My Dogs are Barkin' (hardee har)
Monday, March 23, 2009
I'm running a half-marathon in August. I realize I have said this a couple times here on my little blog/blob/navel-gazing online journal. I keep repeating it as to prevent my own denial that it's actually happening, like FOR REAL, OMFG.

Officially, I signed up for the race as a challenge to myself. I need to know that I am capable of doing something completely out of my comfort zone, and running for an extended period of time pretty much fits the bill.
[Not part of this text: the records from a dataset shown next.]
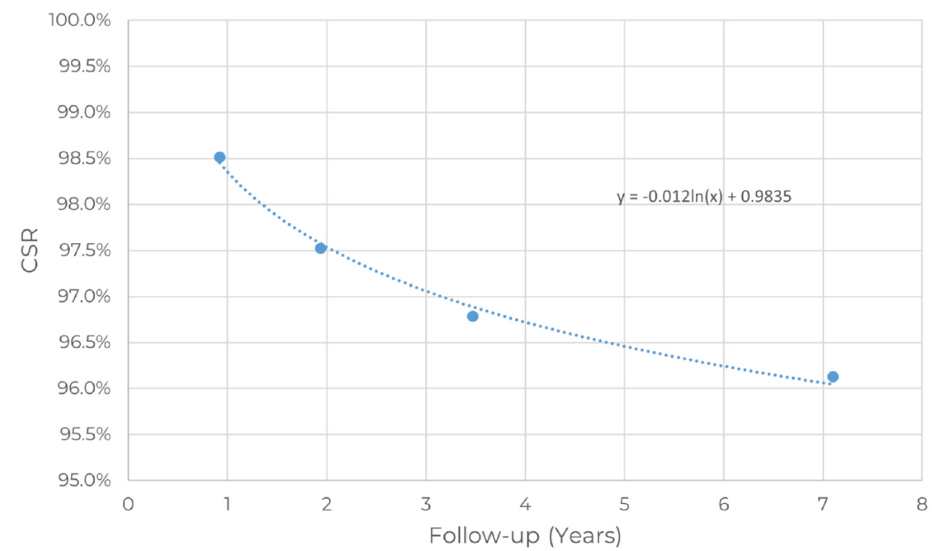
Figure 6. Regression of the CSR(%) as a function of the follow-up period.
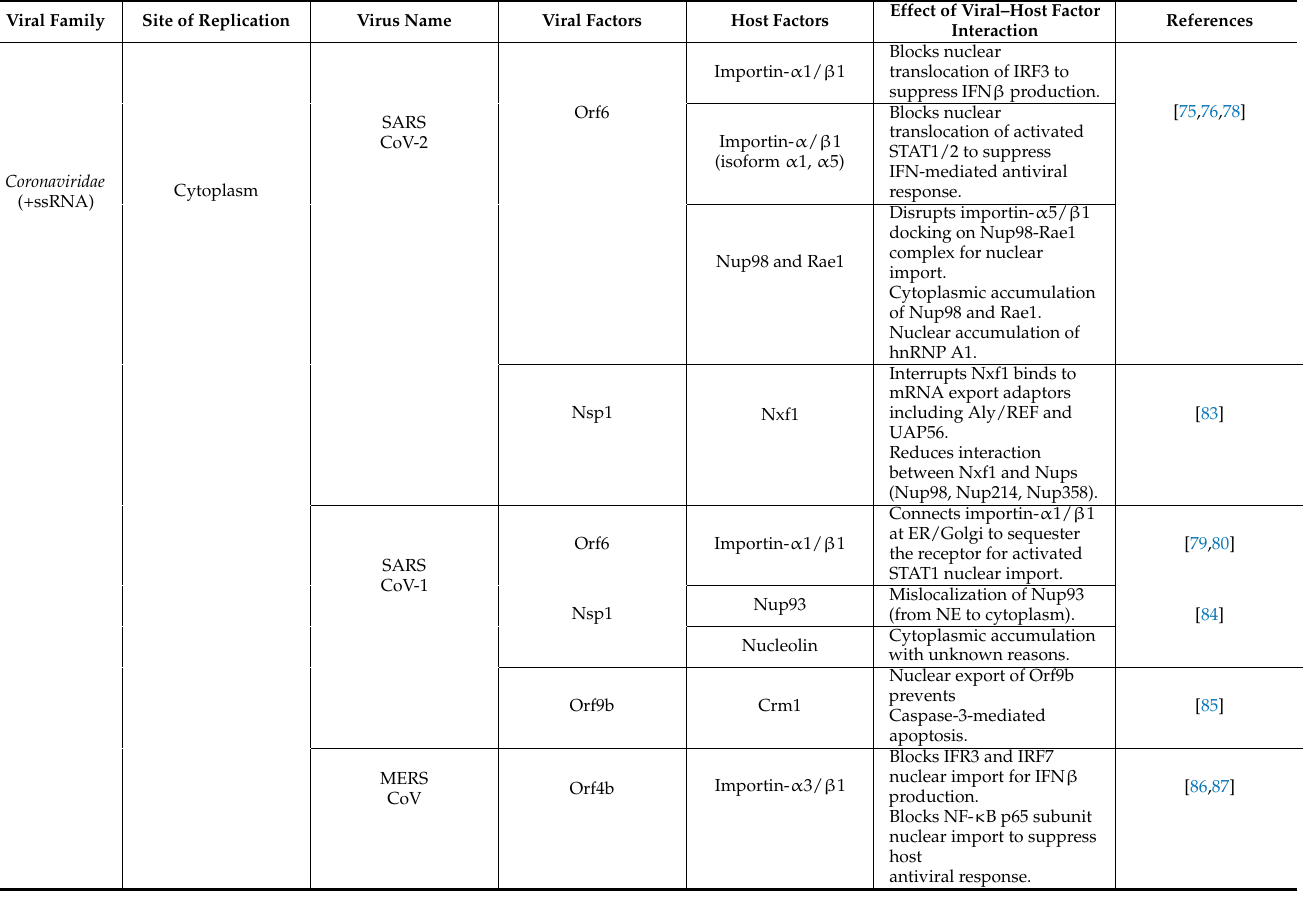
Table 2. Interactions between viral factors and host factors in the hijacking of the host nuclear transport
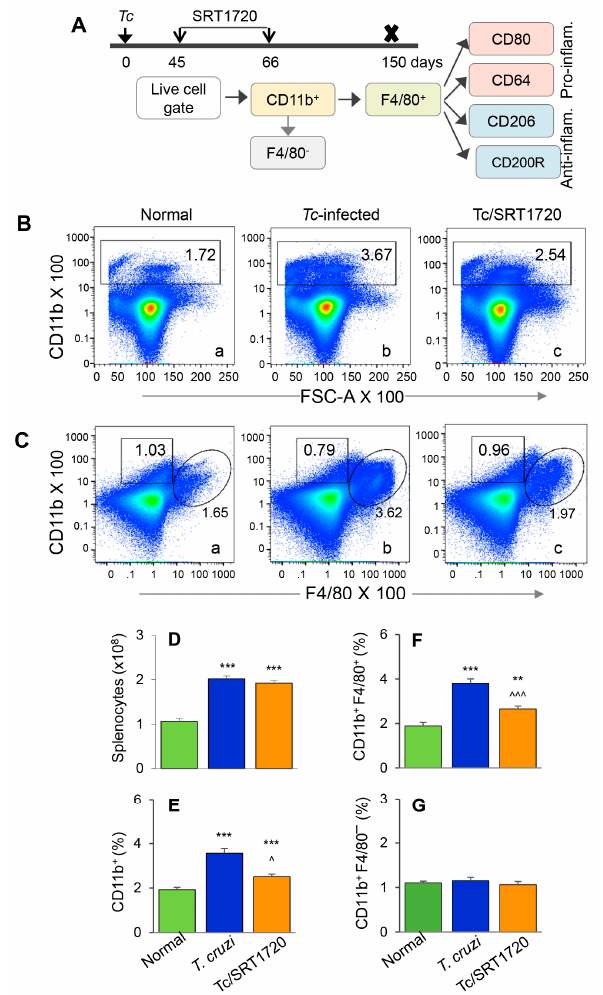
Figure 2. Splenic expansion of yolk sac Mo / M ϕ in Chagas mice in presence or absence of SRT1720. Figure 2. S plenic expansion of yolk sac Mo/M φ in Chagas mice in presence or absence of SRT1720. ( A ) Diagram shows the scheme of experimental plan. Briefly, C57BL/6 mice were infected with T. cruzi . After control of acute parasitemic phase by immune system, mice were treated with SRT1720 (SIRT1 agonist) for three weeks, and then euthanized at 150 days post-infection. Single cell suspensions of splenic cells were stained with fluorescence-conjugated antibodies. Flow cytometry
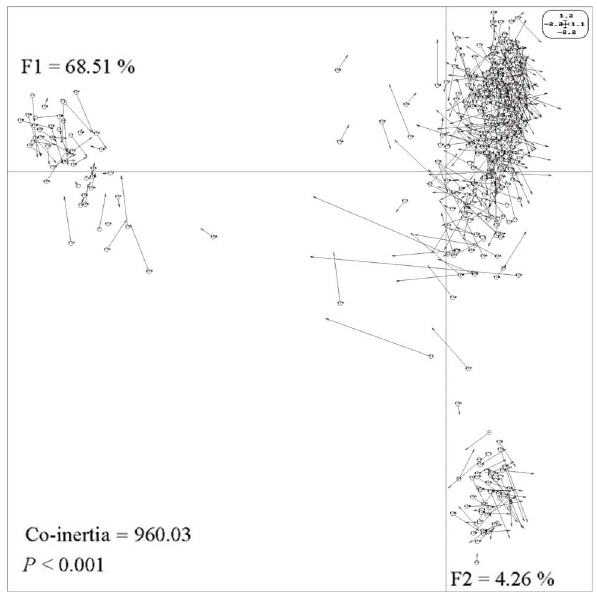
Figure 4. Co-inertia analysis of P . tomentosa using PCA scores on the basis of MSP and CG-CNG covariance matrices, which would be maximized. F1 and F2 values showed the contribution of the two principal components summarizing the total variance of each data set. The circles corresponded to the projection of the CG-CNG data profiles and arrows indicated the MSP data profiles. Numbers from 1 to 432 represent populations of: Beijing (1–20), Hebei (21–134), Shandong (135–153), Henan (154–267), Shanxi (268–347), Shaanxi (348–411), Gansu (412–417), Anhui (418–427), and Jiangsu (428–432). The significance was tested with 9999 Romesburg randomization permu- tations.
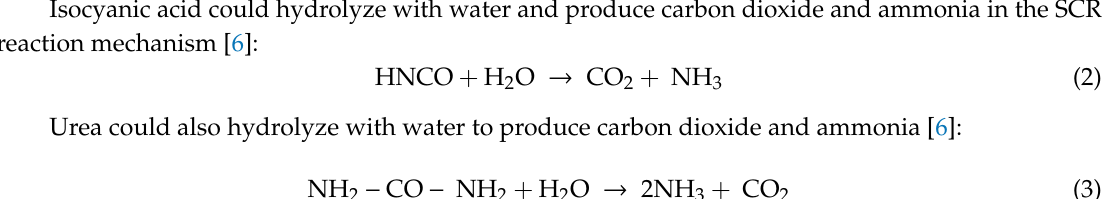
Figure 14. Visualization of the urea injection mechanism process.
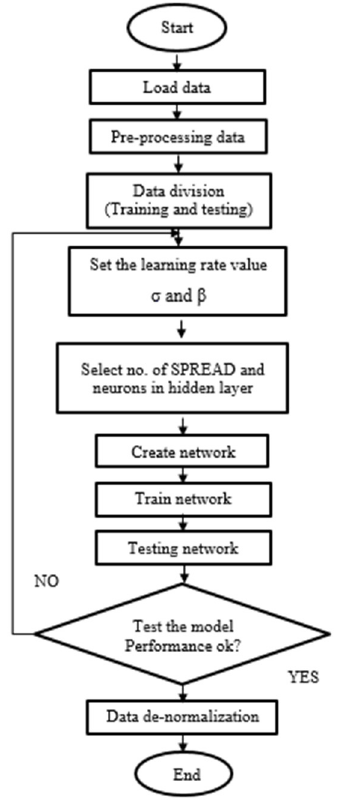
Figure 7. RBFNN procedure.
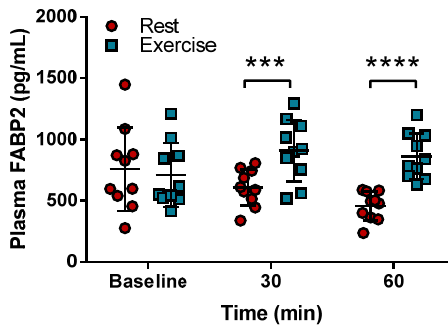
Figure 4. Circulating fatty acid binding protein-2 (FABP2) levels upon exercise. Fatty acid binding protein-2 levels (Mean ± standard deviation) were measured in plasma as a marker of intestinal integrity after 30 min or 60 min during rest (red circles) or exercise (blue squares). *** represents a p -value < 0.001; **** represents a p -value < 0.0001.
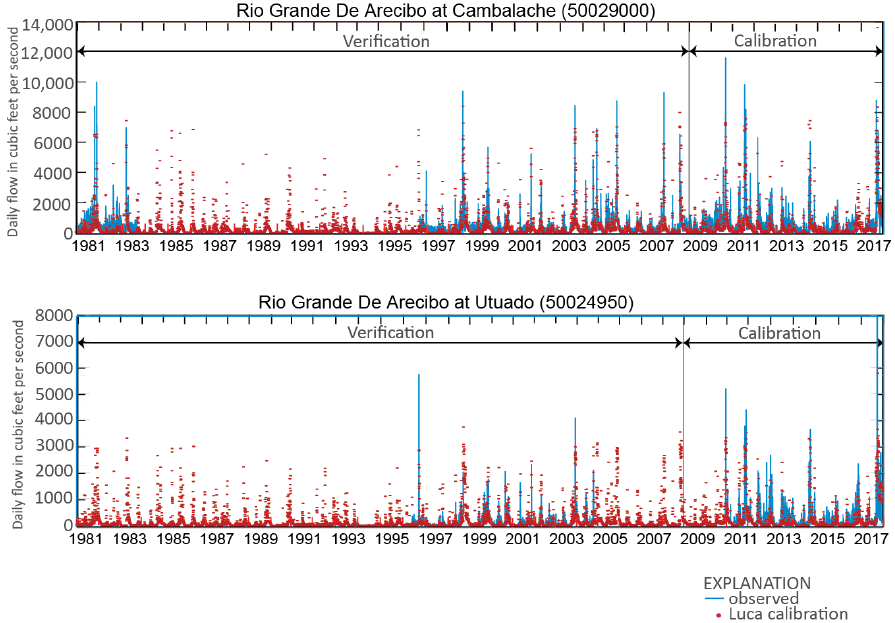
Figure 14. Modeled daily streamflows at observation stations, with Luca calibration. Horizontal bars indicate years used for validation and calibration.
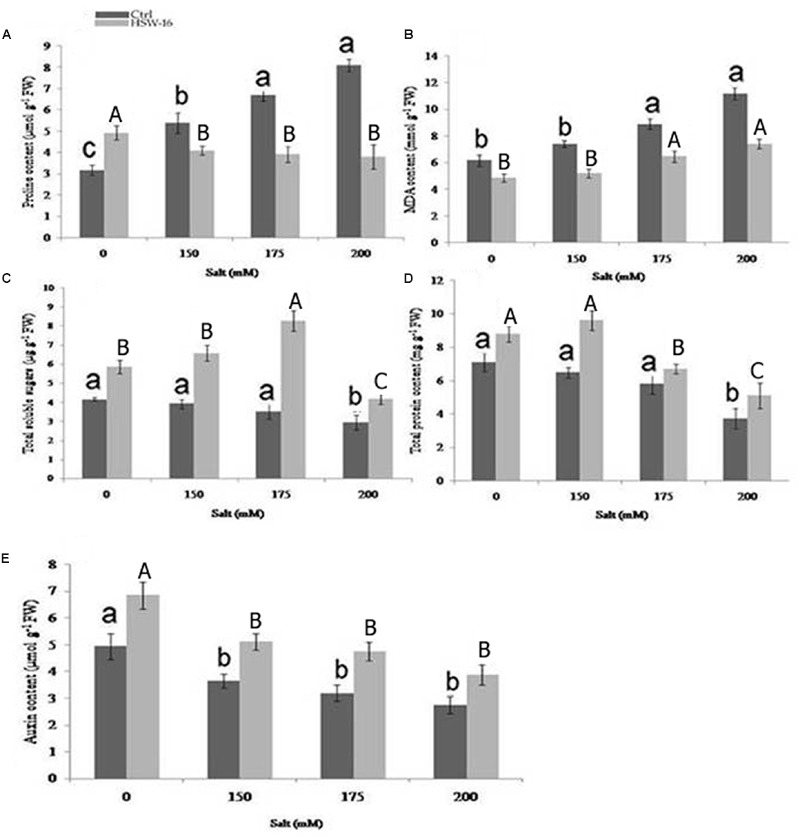
Effect of B. licheniformis HSW-16 inoculation on (A) proline (B) malondialdehyde (MDA) (C) total soluble sugar (TSS) (D) total protein, and (E) auxin content under different 0 mM, 150 mM, 175 mM, 200 mM NaCl salinity conditions. Values are mean of five replicates ± SD. Small letters on the bar in each treatment indicate significant difference (p < 0.05) among control, whereas capital letters indicate significant difference among the bacterial treatment. Dark and light gray columns represent the control and HSW-16 inoculated plants, respectively.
Unofficially, I thought someone deserving could benefit from my participation, so I signed up to be part of the PAWS Chicago Marathon/Half-Marathon Race Team. Every dollar we raise goes to help PAWS keep dogs and cats off the streets of Chicago (and other towns). They are Chicago's largest no-kill shelter, and the work they do is unparalleled.

I made a promise that I would help raise at least $600 by the time this event rolls around. If you are so inclined, please donate whatever you can to help these animals that cannot help themselves. Email me at parallelfirst_at_gmail_dot_com and I'll send you the link for my race HQ website - they'll provide you with a receipt for tax purposes. Thanks to those of you that have already contributed!

Yesterday, Sean helped me through a 3.5 mile run/walk, and I won't lie - it was a struggle. I seem to be lacking in the "push yourself" department, and running does not come easily to me. When I don't want to think about the shooting pain in my right calf, I just think about my dog, and what might have happened had he never been found running willy-nilly along a midwestern highway. I can never replace him, and I owe so much to the people who rescued him and made it possible for me to adopt him. Sure, he's a real turd every now and then, but he's mine and I am his. Doc is not a PAWS dog, but is still a symbol/product of the tireless work that all shelters perform. Please help me in assisting PAWS with their efforts.

I will reward your donations will stories of my development - complete with an in-depth report on products with "glide" in the name (ick), medical updates on anything and everything that can go wrong with my body, and great pictures of me with the reddest face you've ever seen on a living human being. Good times.